Well ordering on the ordinal numbers

Question

Can someone please explain what it means for an ordinal $\alpha$ to be less than an ordinal $\beta$? and give an example of such... I have also read that $\alpha < \beta$ implies $\alpha \in \beta$. Finally, is there a simple proof to show that the ordinals are well ordered? and what relation are they well ordered with respect to?

Answer 1

An ordinal is a transitive set which is well ordered by the $\in$ relation. The class of ordinals is the class of all ordinals, and it too is a transitive class which is well ordered by $\in$.

This requires proof, of course, and depends on what you know or not know. But since $\in$ is the order relation on ordinals, it follows that every ordinal is also a set of ordinals. Therefore, given a nonempty class of ordinals, pick an element there $\alpha$; either it was minimal, or else intersecting the class with $\alpha$ gives a nonempty subset of $\alpha$, which has a minimum since $\alpha$ is well ordered.

Answer 2

Asaf will probably murder me in my sleep for this. His answer is the correct one, but I wanted to expound a bit on what an ordinal "really is". This whole answer is in the spirit of "in maths, we don't say that the ordered pair $\langle a,b \rangle$ is precisely and exactly $\{\{a\},\{a,b\}\}$ unless we really need to do set theory on it".

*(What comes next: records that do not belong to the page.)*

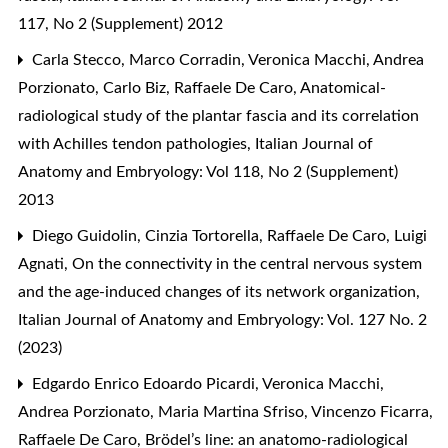
117, No 2 (Supplement) 2012
Carla Stecco, Marco Corradin, Veronica Macchi, Andrea
Porzionato, Carlo Biz, Raffaele De Caro,
Anatomical-
radiological study of the plantar fascia and its correlation
with Achilles tendon pathologies
,
Italian Journal of
Anatomy and Embryology: Vol 118, No 2 (Supplement)
2013
Diego Guidolin, Cinzia Tortorella, Raffaele De Caro, Luigi
Agnati,
On the connectivity in the central nervous system
and the age-induced changes of its network organization
,
Italian Journal of Anatomy and Embryology: Vol. 127 No. 2
(2023)
Edgardo Enrico Edoardo Picardi, Veronica Macchi,
Andrea Porzionato, Maria Martina Sfriso, Vincenzo Ficarra,
Raffaele De Caro,
Brödel’s line: an anatomo-radiological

I find it can be helpful to think of the ordinals as abstract objects. There are several ways you can do this: for example, as "the smallest well-ordered things", or as equivalence classes of "well-ordered sets" under the relation "there is an order-preserving bijection". (This is just as one can view $\mathbb{N}$ as equivalence classes of "finite sets" under the relation "there is a bijection".) Note that there is no set of all finite sets, just as there is no set of all well-ordered sets, so this is purely a conceptual device.

Then by a slight abuse of notation, we can think of the ordinal $\alpha$ as being a well-ordering, just as we can think of the equivalence class which contains $\{a\}, \{1\}, \{2\}, \{\mathbb{N}\}$ and so on as being $1$. We take the universe of all sets, and we extract the ones which are $\alpha$-ish, and declare that this collection embodies $\alpha$-ness.

Then $\alpha < \beta$ if and only if the well-ordering $\alpha$ is an initial segment of the well-ordering $\beta$, just as $m < n$ if and only if the set $m$ is contained in the set $n$.

Now, when we cast this into the language of set theory, we need to pick some actual objects that really and truly exist: it's no good saying that $2$ is defined to be "all two-element sets", as my handwaving above would suggest, because then it's provable that $2$ doesn't exist at all! Instead, it turns out that a structure which does behave the right way is the set-theoretic ordinals (i.e. the transitive sets) together with the order relation of inclusion; in the same way, a structure which behaves the right way for the naturals is the finite set-theoretic ordinals ordered by inclusion. Now, for each $\alpha$ of the handwavy "equivalence class of well-ordered sets" variety, we can prove that the ordinal $\alpha$ exists in set theory as a transitive set with just the right number of smaller ordinals below it.